WHAT THIS TASK INVOLVES: Where the line containing "北海道札幌市中央区南1条西3丁目8" appears, start copying; continue through the last line below and copy nothing else.

RECORDS SHOWN:
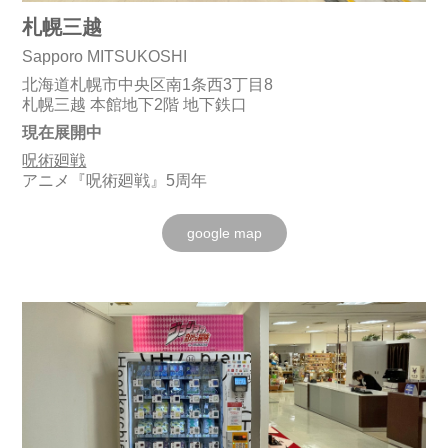
札幌三越
Sapporo MITSUKOSHI
北海道札幌市中央区南1条西3丁目8
札幌三越 本館地下2階 地下鉄口
現在展開中
呪術廻戦
アニメ『呪術廻戦』5周年
google map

YOUR SOLUTION:
北海道札幌市中央区南1条西3丁目8
札幌三越 本館地下2階 地下鉄口
現在展開中
呪術廻戦
アニメ『呪術廻戦』5周年
google map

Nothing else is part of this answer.